[Brano di partenza]:
________
30 ottobre, 2007

C'È SOLO UN CAPITANO (segue)

http://buttha.eu/blog«Ci chiediamo cosa non funziona: se ciascuno di noi facesse quel che sa, le vittorie arriverebbero. Ci vuole una voglia matta di tirarsi fuori, le motivazioni non sono un problema perché è troppo bello vincere. Il punto è un altro: per vincere non conta aver conquistato due Champions o una coppa del Mondo, ma conta quello che fai in settimana. Se giochiamo da squadra, e in questo momento non lo stiamo facendo, torneremo il Milan di una volta». Come sempre, in Rino veritas.

4 commenti:

Anonimo ha detto...

BOBAN: PATO NON BASTERA', MILAN DA RIFARE IN TUTTI I REPARTI

30/10/2007 - Berlusconi ha Detto: «Ho discusso con Ancelotti sulla preparazione, I giocatori sono sovrallenati»

Zvonimir Boban, Berlusconi non è preoccupato, lei?
«Due anni fa scrissi sulla “rosea”: a questo Milan manca Berlusconi. Ho notato che mi è venuto dietro persino Sacchi. Confermo: da quando si è messo in politica, il presidente parla con Galliani, va ogni tanto allo stadio, ma non controlla più tutto come una volta. Al suo posto, un po’ preoccupato lo sarei».
________
[Dettagli del compito]:
Rispondi alle seguenti domande sul brano sul Milan riportato sopra.
1. Secondo la dichiarazione attribuita a Rino, che cosa conta per vincere più dell'aver conquistato due Champions o una coppa del Mondo?
2. Che cosa ha detto Berlusconi dei giocatori, dopo aver discusso con Ancelotti sulla preparazione?
3. Che cosa scrisse Boban due anni prima sulla «rosea»?

[Dati forniti]:
________
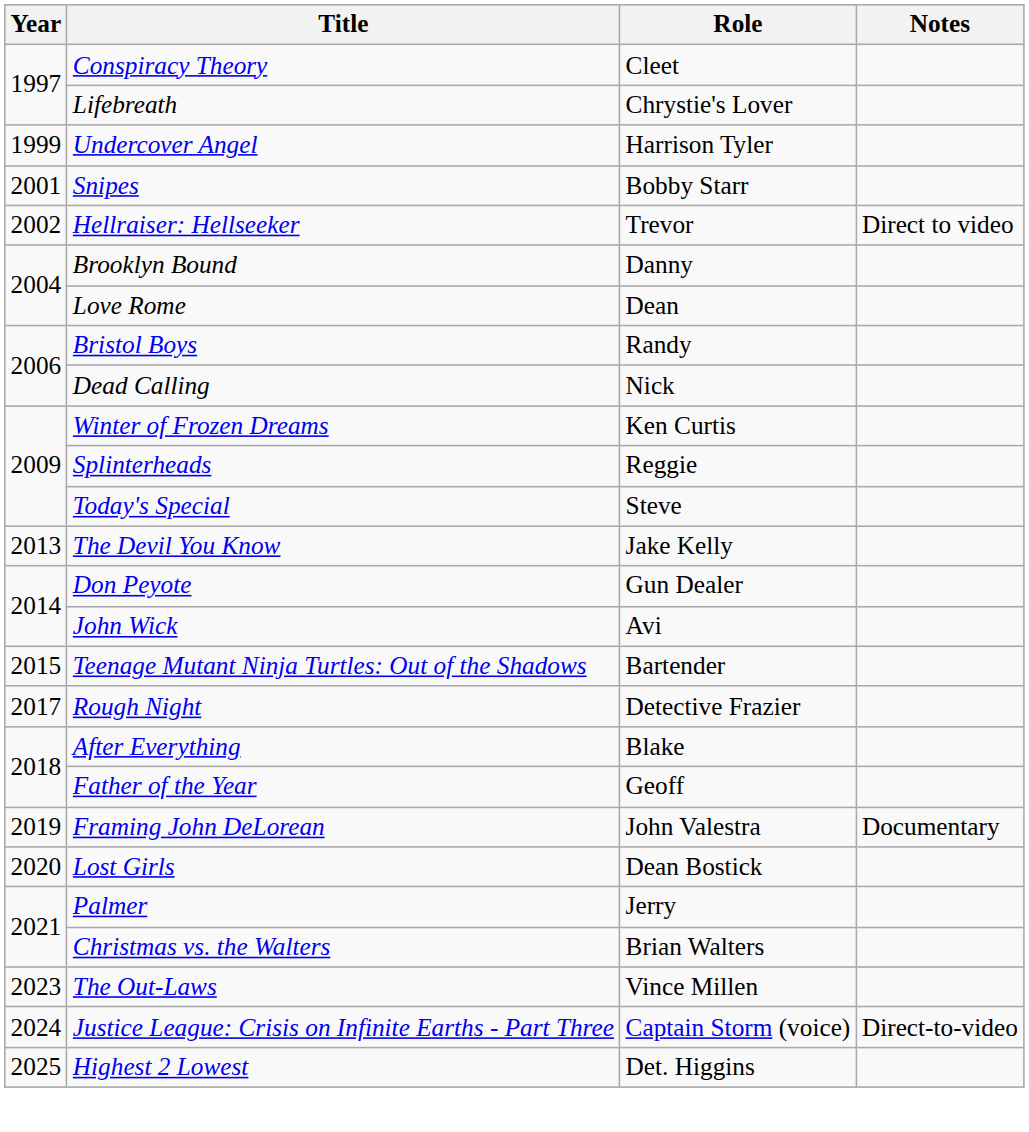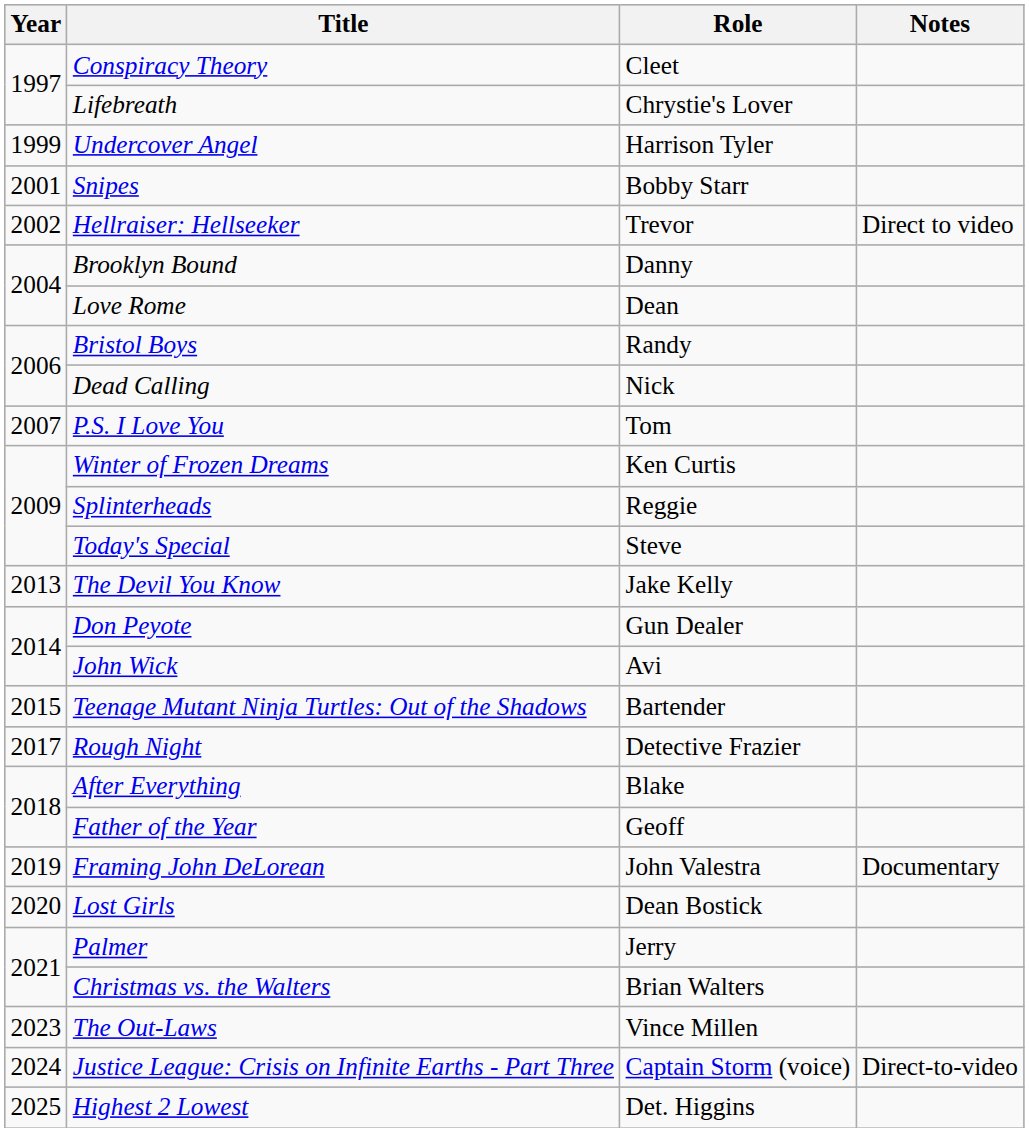+ row: 2007 | P.S. I Love You | Tom
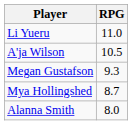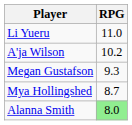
________
[Risposta completa]:
1. Conta quello che fai in settimana.
2. Ha detto che i giocatori sono sovrallenati.
3. Scrisse che a questo Milan manca Berlusconi.